▸ PROBLEM DETAILS
Can you repeat, word for word and with nothing else, the lines in the entries below, beginning at the line that has "common name: Groundscraper thrush" and stopping after the line that has "family: Castoridae"?

_ _ _ _ _ _ _

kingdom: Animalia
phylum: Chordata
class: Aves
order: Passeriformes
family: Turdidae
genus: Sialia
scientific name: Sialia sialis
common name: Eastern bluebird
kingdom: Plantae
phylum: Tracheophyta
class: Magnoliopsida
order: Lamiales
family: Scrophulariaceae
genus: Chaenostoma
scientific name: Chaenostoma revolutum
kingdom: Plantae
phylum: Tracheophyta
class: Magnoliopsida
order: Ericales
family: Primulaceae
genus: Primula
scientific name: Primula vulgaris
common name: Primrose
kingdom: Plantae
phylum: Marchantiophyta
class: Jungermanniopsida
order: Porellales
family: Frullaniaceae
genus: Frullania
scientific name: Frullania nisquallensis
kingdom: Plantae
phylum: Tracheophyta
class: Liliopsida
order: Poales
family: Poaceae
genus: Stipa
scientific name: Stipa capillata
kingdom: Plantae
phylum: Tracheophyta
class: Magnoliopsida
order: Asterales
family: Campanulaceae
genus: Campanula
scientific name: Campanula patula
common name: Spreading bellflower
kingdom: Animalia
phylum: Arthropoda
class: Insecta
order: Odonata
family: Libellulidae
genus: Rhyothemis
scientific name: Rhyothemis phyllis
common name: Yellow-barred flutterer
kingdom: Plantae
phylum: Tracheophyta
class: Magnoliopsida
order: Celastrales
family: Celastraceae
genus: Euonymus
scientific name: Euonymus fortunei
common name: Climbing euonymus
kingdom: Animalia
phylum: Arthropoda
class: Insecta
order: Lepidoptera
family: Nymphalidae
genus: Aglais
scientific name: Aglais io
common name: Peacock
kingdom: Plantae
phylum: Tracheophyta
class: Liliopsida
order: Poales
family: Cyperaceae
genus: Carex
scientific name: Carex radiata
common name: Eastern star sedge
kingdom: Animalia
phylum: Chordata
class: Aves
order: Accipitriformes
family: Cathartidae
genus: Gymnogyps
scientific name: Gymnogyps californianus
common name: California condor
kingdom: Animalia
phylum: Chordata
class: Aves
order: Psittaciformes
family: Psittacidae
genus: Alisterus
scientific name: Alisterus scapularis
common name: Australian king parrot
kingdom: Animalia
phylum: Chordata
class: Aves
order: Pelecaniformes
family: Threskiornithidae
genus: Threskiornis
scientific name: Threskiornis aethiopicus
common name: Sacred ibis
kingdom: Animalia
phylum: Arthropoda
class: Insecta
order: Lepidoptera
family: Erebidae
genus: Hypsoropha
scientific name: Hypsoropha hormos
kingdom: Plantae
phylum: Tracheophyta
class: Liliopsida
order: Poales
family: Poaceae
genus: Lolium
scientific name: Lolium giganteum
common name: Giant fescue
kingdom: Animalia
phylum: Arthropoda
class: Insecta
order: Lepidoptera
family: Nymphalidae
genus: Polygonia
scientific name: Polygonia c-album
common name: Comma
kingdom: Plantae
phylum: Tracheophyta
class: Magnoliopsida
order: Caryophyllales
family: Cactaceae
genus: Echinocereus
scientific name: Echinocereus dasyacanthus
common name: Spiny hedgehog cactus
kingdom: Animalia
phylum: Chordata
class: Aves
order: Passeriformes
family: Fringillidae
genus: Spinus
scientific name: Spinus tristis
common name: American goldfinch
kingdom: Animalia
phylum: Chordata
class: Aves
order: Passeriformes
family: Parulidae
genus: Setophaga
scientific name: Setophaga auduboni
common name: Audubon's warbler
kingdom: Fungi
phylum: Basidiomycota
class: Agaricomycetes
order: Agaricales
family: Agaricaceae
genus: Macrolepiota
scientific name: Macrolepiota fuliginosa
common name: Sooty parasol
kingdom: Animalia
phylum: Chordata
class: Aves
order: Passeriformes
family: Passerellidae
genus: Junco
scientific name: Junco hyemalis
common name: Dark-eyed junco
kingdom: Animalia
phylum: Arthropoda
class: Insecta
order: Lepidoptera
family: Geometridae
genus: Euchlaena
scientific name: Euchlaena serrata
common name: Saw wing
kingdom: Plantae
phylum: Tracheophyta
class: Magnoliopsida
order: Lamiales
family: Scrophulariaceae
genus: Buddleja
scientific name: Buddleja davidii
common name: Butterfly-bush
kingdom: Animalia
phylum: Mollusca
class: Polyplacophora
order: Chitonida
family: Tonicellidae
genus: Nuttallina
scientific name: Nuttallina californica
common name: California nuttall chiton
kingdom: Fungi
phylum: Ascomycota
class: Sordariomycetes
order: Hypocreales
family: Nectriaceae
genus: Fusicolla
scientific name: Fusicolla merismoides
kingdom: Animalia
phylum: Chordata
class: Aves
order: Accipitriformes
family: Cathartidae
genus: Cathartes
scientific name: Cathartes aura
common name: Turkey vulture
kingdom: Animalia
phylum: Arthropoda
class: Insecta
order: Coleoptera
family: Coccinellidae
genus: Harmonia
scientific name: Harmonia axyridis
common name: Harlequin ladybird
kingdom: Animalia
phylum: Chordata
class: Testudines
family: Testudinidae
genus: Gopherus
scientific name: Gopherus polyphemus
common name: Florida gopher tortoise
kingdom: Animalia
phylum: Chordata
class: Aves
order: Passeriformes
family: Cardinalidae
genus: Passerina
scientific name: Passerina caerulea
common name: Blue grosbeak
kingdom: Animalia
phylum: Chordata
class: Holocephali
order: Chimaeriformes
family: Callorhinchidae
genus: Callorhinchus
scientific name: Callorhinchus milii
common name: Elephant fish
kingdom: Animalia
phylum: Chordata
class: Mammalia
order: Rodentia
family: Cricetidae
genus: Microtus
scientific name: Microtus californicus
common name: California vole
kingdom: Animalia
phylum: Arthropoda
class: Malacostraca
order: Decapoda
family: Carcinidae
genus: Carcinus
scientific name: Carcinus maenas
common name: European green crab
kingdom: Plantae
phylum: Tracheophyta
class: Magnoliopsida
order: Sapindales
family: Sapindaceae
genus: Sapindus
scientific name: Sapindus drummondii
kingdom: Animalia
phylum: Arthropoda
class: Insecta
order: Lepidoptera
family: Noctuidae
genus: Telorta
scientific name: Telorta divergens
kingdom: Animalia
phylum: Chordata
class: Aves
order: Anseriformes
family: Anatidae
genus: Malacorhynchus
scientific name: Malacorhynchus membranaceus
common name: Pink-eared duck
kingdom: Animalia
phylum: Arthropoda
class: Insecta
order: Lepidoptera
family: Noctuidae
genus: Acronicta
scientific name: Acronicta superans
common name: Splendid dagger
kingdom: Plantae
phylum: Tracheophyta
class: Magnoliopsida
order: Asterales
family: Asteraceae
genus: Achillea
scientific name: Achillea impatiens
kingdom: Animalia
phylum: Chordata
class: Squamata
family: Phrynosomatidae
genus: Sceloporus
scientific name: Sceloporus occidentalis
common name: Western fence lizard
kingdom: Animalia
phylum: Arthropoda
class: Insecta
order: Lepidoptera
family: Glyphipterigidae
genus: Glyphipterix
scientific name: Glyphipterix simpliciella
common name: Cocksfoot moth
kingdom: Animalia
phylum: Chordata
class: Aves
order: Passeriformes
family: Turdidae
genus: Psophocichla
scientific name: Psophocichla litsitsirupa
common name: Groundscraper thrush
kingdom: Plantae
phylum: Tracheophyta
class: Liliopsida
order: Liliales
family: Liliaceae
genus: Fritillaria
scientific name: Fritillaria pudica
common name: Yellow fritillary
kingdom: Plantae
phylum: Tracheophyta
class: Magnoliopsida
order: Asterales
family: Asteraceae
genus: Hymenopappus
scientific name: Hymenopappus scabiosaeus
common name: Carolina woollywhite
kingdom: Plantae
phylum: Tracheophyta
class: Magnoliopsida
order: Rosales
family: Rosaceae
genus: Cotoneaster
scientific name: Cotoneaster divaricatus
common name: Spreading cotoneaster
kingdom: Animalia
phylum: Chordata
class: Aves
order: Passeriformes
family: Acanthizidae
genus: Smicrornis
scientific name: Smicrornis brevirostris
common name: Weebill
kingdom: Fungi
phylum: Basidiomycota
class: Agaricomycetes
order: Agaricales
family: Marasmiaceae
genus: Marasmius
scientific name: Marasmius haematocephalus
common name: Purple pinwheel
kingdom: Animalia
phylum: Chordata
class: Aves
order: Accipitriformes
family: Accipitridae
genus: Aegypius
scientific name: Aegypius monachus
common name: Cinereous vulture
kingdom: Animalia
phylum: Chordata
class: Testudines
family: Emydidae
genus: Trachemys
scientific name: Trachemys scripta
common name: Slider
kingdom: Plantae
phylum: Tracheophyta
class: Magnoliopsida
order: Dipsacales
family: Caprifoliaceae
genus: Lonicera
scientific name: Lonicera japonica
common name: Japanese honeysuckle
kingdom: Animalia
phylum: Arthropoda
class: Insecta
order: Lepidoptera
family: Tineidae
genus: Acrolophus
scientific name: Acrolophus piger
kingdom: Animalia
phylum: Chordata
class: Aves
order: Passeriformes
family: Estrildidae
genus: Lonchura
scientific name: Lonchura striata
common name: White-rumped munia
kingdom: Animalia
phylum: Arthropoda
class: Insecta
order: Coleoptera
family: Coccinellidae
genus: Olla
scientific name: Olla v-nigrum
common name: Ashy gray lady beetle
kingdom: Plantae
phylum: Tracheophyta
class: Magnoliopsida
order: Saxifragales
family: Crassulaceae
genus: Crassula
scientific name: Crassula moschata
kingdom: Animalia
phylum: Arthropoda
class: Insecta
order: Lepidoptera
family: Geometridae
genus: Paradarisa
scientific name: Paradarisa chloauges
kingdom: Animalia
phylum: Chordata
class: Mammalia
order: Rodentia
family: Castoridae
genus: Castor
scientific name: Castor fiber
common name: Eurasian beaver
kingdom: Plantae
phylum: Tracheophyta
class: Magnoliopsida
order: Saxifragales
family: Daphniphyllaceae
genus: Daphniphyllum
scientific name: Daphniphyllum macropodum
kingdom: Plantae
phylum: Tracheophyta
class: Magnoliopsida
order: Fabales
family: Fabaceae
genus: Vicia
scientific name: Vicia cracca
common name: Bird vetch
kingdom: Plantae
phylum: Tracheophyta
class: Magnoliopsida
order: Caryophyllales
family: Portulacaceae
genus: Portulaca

_ _ _ _ _ _ _

▸ WRITTEN RESPONSE
common name: Groundscraper thrush
kingdom: Plantae
phylum: Tracheophyta
class: Liliopsida
order: Liliales
family: Liliaceae
genus: Fritillaria
scientific name: Fritillaria pudica
common name: Yellow fritillary
kingdom: Plantae
phylum: Tracheophyta
class: Magnoliopsida
order: Asterales
family: Asteraceae
genus: Hymenopappus
scientific name: Hymenopappus scabiosaeus
common name: Carolina woollywhite
kingdom: Plantae
phylum: Tracheophyta
class: Magnoliopsida
order: Rosales
family: Rosaceae
genus: Cotoneaster
scientific name: Cotoneaster divaricatus
common name: Spreading cotoneaster
kingdom: Animalia
phylum: Chordata
class: Aves
order: Passeriformes
family: Acanthizidae
genus: Smicrornis
scientific name: Smicrornis brevirostris
common name: Weebill
kingdom: Fungi
phylum: Basidiomycota
class: Agaricomycetes
order: Agaricales
family: Marasmiaceae
genus: Marasmius
scientific name: Marasmius haematocephalus
common name: Purple pinwheel
kingdom: Animalia
phylum: Chordata
class: Aves
order: Accipitriformes
family: Accipitridae
genus: Aegypius
scientific name: Aegypius monachus
common name: Cinereous vulture
kingdom: Animalia
phylum: Chordata
class: Testudines
family: Emydidae
genus: Trachemys
scientific name: Trachemys scripta
common name: Slider
kingdom: Plantae
phylum: Tracheophyta
class: Magnoliopsida
order: Dipsacales
family: Caprifoliaceae
genus: Lonicera
scientific name: Lonicera japonica
common name: Japanese honeysuckle
kingdom: Animalia
phylum: Arthropoda
class: Insecta
order: Lepidoptera
family: Tineidae
genus: Acrolophus
scientific name: Acrolophus piger
kingdom: Animalia
phylum: Chordata
class: Aves
order: Passeriformes
family: Estrildidae
genus: Lonchura
scientific name: Lonchura striata
common name: White-rumped munia
kingdom: Animalia
phylum: Arthropoda
class: Insecta
order: Coleoptera
family: Coccinellidae
genus: Olla
scientific name: Olla v-nigrum
common name: Ashy gray lady beetle
kingdom: Plantae
phylum: Tracheophyta
class: Magnoliopsida
order: Saxifragales
family: Crassulaceae
genus: Crassula
scientific name: Crassula moschata
kingdom: Animalia
phylum: Arthropoda
class: Insecta
order: Lepidoptera
family: Geometridae
genus: Paradarisa
scientific name: Paradarisa chloauges
kingdom: Animalia
phylum: Chordata
class: Mammalia
order: Rodentia
family: Castoridae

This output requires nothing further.